Değerli Okur;
Bu yazımda Suriyeli bir çocuğun okulunda yazdığı bir hikayeciği sizlerle paylaşmak istiyorum.

Bu arkadaşımız 2011 yılında çıkan isyanlar sonrasında, ailesiyle birlikte Türkiye’ye gelmek zorunda kalarak hayatına burada devam etmektedir. İlk geldiği zamanlarda konuşma zorluğu çekerken, şimdilerde sınıfından sadece kendisinin, okulun kitapçığına bir hikâye yazacak kadar güzel yazı yazmakta ve aynı zamanda çok güzel Türkçe konuşmaktadır.

Bu güzel çocuğumuz bir cuma günü evinde otururken Cuma namazında olan babasının çok yakınında bir bomba patlar. Cami eve de çok yakın olduğu için patlama sesi ve şiddeti ev ahalisi tarafından da hissedilir. Zannediyorum bu sebeptendir ki, güzel yürekli çocuğumuz Türkiye’ye geldiklerinde çok az konuşur. Daha 4-5 yaşlarındaki bu çocuğun içinde kalan o kadar çok şey vardır ki …

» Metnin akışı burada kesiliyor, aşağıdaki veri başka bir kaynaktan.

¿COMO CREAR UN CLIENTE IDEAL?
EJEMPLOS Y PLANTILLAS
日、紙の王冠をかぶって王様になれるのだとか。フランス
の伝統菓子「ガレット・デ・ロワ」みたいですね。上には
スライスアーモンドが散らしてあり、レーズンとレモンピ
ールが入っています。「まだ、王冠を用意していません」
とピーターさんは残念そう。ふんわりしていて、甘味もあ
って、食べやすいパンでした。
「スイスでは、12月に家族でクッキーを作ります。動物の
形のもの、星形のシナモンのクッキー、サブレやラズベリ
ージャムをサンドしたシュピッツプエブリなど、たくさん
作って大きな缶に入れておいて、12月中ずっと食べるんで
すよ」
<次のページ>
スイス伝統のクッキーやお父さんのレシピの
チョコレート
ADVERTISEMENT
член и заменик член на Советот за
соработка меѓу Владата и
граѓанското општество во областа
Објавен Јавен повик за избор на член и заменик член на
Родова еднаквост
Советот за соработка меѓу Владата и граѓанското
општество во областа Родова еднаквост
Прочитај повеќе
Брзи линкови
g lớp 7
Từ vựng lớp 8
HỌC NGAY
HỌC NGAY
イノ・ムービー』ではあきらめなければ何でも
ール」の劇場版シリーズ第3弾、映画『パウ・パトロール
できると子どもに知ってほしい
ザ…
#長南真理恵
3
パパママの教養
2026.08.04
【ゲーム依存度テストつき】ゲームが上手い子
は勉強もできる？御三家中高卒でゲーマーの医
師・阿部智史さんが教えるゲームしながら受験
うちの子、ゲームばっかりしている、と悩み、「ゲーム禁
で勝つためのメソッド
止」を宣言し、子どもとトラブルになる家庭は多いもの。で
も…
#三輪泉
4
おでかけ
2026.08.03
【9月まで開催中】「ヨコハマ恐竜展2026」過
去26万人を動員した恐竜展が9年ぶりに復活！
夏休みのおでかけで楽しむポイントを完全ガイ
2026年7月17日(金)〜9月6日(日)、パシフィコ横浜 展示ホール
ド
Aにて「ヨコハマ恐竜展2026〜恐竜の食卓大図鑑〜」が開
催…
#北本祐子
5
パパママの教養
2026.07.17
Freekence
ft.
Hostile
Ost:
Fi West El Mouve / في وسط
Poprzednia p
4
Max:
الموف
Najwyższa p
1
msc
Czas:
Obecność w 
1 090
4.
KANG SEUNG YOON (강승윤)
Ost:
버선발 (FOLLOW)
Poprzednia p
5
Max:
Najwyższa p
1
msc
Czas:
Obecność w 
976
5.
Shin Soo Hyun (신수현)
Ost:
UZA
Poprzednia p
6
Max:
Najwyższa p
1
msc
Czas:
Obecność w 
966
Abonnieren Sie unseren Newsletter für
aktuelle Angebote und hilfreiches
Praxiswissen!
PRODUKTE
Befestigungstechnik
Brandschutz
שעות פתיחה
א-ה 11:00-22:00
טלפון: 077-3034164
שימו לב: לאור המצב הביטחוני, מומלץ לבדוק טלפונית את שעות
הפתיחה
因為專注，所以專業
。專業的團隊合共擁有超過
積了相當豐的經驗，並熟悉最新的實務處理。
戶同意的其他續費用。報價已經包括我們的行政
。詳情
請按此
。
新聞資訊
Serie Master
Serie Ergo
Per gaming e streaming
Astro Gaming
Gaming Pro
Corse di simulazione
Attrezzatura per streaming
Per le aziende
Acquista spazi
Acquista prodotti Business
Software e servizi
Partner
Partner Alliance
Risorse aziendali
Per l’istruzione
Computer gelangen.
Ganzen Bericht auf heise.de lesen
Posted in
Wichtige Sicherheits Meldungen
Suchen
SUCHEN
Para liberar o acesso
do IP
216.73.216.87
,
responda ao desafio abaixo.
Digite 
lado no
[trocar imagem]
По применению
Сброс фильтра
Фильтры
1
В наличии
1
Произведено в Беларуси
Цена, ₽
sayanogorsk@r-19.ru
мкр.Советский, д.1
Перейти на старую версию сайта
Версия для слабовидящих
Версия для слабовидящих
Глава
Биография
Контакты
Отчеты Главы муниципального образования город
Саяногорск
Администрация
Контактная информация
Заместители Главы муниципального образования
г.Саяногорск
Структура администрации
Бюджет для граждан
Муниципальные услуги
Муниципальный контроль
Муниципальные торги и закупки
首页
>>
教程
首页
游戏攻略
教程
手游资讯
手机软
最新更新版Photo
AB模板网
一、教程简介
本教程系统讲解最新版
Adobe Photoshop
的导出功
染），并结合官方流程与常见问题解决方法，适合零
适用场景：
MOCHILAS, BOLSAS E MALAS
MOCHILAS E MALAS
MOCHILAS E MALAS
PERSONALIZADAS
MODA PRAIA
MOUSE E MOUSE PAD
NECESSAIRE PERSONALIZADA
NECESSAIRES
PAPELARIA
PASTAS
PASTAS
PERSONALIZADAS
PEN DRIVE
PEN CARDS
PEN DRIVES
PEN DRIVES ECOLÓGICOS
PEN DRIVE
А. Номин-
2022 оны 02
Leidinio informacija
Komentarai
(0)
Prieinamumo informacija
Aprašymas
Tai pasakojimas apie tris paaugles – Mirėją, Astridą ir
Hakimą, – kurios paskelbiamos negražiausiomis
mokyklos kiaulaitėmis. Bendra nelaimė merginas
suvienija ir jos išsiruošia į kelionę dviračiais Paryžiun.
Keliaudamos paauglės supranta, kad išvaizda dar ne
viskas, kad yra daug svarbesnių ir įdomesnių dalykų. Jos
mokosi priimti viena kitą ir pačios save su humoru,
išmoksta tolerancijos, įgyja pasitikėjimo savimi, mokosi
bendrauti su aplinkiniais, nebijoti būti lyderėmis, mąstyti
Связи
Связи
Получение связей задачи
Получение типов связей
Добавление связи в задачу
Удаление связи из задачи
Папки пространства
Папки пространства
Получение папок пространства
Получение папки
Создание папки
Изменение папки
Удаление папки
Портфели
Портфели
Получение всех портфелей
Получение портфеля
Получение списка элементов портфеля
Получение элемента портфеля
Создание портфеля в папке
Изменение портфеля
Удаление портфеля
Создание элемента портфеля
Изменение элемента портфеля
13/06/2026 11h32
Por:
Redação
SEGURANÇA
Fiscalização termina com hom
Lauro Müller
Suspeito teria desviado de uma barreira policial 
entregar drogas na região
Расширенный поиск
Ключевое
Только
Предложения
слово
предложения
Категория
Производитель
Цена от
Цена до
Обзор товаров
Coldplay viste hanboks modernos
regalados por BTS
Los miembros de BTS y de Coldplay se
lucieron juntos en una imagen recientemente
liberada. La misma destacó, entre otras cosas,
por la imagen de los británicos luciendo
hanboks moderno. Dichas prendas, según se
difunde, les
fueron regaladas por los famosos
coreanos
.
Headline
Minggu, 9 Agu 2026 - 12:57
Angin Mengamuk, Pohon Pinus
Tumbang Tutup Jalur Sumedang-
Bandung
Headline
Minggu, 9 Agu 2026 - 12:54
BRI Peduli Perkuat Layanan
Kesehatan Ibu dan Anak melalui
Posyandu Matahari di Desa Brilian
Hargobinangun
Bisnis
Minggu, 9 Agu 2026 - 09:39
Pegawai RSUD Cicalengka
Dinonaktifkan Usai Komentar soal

Aşağıdaki hikayeciği okumadan, kendisi hakkında ki bu küçük girizgahı yapmak istedim. Okurken bir çocuğun diline düğümlenen onca sözden sadece bu tatlı anının yazılmış olması beni çok etkiledi.

Şam’da Kar

Şam’da iken yaşadığım bir anım vardı. Şimdi size bu anımı anlatacağım.

Şam’da iken lapa lapa kar yağıyordu. Hemen ben, küçük ablam Maria, babam ve arkadaşı Gassan hepimiz hazırlandık. Sonra da bahçeye indik ve kartopu oynadık. Kardan adam yaptık. Kardan adam çok farklıydı. Sadece ayakta duran biri gibiydi. Onunla birkaç fotoğraf çekildik. Ardından kar oyunları oynadık ama kızak kaymadık. Daha sonra tekrar fotoğraf çekildik. Kar oyunları oynarken birden büyük ablam Maria düştü. Hepimiz ablam Maria’ya çok güldük.

                O gün çok eğlenmiştik. Şam’da ki eğlenceli günlerimi çok özlüyorum. Suriye’de ki savaş umarım bir an önce biter.